Records from a data source:
■ ■ ■ ■ ■

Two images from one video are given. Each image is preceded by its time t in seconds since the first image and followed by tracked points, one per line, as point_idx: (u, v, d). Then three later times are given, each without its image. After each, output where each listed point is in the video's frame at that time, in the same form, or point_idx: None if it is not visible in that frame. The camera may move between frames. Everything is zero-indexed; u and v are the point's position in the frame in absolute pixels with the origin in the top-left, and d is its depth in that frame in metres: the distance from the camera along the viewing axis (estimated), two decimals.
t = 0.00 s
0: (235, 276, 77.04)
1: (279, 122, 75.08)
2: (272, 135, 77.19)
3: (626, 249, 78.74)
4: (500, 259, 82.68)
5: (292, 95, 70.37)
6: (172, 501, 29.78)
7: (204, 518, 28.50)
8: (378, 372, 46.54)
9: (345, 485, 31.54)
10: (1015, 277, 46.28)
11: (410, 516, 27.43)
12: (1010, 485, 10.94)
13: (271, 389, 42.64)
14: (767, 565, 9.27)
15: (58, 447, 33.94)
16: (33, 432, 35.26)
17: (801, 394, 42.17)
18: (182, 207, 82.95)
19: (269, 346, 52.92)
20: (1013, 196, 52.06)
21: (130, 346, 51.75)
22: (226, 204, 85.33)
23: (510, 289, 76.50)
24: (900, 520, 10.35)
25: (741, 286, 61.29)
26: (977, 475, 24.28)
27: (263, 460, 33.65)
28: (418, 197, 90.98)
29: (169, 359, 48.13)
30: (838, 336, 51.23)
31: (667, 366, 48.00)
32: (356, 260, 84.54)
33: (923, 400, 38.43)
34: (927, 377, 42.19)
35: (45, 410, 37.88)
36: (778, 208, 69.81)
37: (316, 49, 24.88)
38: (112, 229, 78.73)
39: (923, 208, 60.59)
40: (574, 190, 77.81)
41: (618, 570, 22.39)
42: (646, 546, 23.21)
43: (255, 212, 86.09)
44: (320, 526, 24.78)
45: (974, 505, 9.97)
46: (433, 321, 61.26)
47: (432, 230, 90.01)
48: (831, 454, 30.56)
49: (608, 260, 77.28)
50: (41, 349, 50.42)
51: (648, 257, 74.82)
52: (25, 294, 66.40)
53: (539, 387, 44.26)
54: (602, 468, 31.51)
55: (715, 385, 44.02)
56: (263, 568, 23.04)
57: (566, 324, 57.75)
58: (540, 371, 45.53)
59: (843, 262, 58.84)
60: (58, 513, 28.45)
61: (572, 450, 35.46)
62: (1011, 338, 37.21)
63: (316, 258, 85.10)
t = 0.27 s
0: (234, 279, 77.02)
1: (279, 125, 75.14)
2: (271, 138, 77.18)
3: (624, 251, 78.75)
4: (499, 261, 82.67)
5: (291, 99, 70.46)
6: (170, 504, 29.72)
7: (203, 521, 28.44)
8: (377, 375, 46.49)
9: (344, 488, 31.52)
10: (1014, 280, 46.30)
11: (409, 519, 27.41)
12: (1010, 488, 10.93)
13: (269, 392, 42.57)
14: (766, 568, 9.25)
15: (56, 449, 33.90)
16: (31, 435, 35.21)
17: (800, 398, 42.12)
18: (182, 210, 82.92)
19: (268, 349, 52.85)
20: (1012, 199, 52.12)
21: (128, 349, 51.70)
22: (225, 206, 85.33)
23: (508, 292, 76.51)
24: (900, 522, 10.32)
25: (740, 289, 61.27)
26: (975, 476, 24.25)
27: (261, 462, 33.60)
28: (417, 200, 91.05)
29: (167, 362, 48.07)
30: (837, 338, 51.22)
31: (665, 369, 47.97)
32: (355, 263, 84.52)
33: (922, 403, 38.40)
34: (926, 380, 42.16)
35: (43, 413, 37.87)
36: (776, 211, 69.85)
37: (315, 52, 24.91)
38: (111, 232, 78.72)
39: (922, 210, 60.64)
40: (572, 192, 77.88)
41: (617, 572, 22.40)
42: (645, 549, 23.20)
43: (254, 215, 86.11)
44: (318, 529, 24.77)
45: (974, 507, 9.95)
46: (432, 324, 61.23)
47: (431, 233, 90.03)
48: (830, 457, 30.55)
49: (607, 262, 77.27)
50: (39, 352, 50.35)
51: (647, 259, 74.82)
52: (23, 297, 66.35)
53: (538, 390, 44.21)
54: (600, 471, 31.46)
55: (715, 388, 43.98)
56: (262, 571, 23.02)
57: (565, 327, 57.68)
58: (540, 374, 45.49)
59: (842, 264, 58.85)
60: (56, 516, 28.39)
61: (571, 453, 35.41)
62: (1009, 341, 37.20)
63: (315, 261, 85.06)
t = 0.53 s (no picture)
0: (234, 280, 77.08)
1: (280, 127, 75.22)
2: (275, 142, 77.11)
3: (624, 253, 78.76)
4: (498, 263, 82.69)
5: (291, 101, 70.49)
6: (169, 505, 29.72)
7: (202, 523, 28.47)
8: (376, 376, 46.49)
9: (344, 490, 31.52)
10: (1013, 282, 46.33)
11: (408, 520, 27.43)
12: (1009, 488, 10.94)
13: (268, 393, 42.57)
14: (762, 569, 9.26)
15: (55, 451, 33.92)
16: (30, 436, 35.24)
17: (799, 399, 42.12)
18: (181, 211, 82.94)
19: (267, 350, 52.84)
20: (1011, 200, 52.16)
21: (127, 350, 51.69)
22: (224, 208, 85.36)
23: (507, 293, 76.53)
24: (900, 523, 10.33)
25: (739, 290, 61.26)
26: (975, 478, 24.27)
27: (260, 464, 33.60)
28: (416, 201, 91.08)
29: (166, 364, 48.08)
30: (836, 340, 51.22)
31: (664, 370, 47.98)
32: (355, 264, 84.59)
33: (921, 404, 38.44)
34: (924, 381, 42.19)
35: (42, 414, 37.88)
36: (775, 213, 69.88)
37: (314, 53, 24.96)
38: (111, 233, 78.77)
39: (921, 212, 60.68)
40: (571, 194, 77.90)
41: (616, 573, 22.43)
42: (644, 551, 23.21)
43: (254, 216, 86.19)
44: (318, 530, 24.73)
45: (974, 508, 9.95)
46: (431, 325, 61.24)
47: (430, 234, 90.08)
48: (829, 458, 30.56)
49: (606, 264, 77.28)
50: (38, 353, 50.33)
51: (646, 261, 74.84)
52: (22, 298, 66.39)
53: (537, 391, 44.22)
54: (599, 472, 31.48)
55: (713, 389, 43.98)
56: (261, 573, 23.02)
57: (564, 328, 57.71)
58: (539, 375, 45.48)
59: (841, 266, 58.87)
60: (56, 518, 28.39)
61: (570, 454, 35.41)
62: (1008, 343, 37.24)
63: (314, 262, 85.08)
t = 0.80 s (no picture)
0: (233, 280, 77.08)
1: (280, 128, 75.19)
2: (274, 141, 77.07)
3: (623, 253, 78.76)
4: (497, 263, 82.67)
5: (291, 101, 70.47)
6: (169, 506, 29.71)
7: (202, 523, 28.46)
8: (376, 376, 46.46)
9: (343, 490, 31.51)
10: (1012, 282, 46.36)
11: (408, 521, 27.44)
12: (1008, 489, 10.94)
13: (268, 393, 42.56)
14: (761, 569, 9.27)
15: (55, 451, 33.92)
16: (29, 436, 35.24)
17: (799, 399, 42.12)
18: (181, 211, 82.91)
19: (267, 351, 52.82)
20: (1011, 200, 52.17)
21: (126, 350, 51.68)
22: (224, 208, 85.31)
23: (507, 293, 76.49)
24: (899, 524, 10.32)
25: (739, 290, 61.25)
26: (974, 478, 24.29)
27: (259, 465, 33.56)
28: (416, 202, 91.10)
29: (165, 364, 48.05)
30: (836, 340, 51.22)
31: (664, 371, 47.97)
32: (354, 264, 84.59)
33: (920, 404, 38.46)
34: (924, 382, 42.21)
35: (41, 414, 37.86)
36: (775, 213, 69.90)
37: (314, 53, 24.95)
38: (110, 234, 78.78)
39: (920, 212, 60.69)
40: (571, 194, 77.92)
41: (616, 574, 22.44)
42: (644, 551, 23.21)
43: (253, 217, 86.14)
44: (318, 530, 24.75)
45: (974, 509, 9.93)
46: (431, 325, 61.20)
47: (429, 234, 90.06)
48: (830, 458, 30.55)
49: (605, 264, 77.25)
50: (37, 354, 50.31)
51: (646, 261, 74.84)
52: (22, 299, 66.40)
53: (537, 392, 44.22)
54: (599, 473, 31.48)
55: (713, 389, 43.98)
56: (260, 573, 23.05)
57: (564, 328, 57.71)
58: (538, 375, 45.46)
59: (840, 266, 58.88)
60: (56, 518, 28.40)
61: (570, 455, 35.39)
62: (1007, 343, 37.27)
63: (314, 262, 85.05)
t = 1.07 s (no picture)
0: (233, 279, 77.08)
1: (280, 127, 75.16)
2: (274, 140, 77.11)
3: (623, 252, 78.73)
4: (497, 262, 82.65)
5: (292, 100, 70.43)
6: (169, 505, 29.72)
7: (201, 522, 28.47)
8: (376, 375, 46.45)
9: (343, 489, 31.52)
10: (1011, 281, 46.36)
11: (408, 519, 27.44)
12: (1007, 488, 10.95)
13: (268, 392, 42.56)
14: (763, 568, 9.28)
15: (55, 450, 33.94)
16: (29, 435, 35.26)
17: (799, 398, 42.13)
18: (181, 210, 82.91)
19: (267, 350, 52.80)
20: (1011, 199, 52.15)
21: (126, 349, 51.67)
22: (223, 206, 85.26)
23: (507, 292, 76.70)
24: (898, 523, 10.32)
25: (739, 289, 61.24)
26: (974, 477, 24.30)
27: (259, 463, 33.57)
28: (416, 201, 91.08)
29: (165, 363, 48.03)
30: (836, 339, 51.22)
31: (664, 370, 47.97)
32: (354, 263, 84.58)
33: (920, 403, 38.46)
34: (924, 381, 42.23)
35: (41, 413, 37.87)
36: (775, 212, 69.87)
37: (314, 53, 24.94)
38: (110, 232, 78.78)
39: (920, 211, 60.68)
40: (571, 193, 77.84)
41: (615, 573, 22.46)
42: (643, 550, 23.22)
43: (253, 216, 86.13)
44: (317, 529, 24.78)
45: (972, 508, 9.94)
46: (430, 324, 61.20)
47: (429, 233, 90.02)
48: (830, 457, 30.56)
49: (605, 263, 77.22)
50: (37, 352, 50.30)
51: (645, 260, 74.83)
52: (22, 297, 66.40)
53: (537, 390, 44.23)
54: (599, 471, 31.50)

■ ■ ■ ■ ■

Return exactly, and only, the lines above starting at the line that contains "38: (112, 229, 78.73)" and ending at the line that contains "6: (170, 504, 29.72)".

- [FINISHED TASK]:
38: (112, 229, 78.73)
39: (923, 208, 60.59)
40: (574, 190, 77.81)
41: (618, 570, 22.39)
42: (646, 546, 23.21)
43: (255, 212, 86.09)
44: (320, 526, 24.78)
45: (974, 505, 9.97)
46: (433, 321, 61.26)
47: (432, 230, 90.01)
48: (831, 454, 30.56)
49: (608, 260, 77.28)
50: (41, 349, 50.42)
51: (648, 257, 74.82)
52: (25, 294, 66.40)
53: (539, 387, 44.26)
54: (602, 468, 31.51)
55: (715, 385, 44.02)
56: (263, 568, 23.04)
57: (566, 324, 57.75)
58: (540, 371, 45.53)
59: (843, 262, 58.84)
60: (58, 513, 28.45)
61: (572, 450, 35.46)
62: (1011, 338, 37.21)
63: (316, 258, 85.10)
t = 0.27 s
0: (234, 279, 77.02)
1: (279, 125, 75.14)
2: (271, 138, 77.18)
3: (624, 251, 78.75)
4: (499, 261, 82.67)
5: (291, 99, 70.46)
6: (170, 504, 29.72)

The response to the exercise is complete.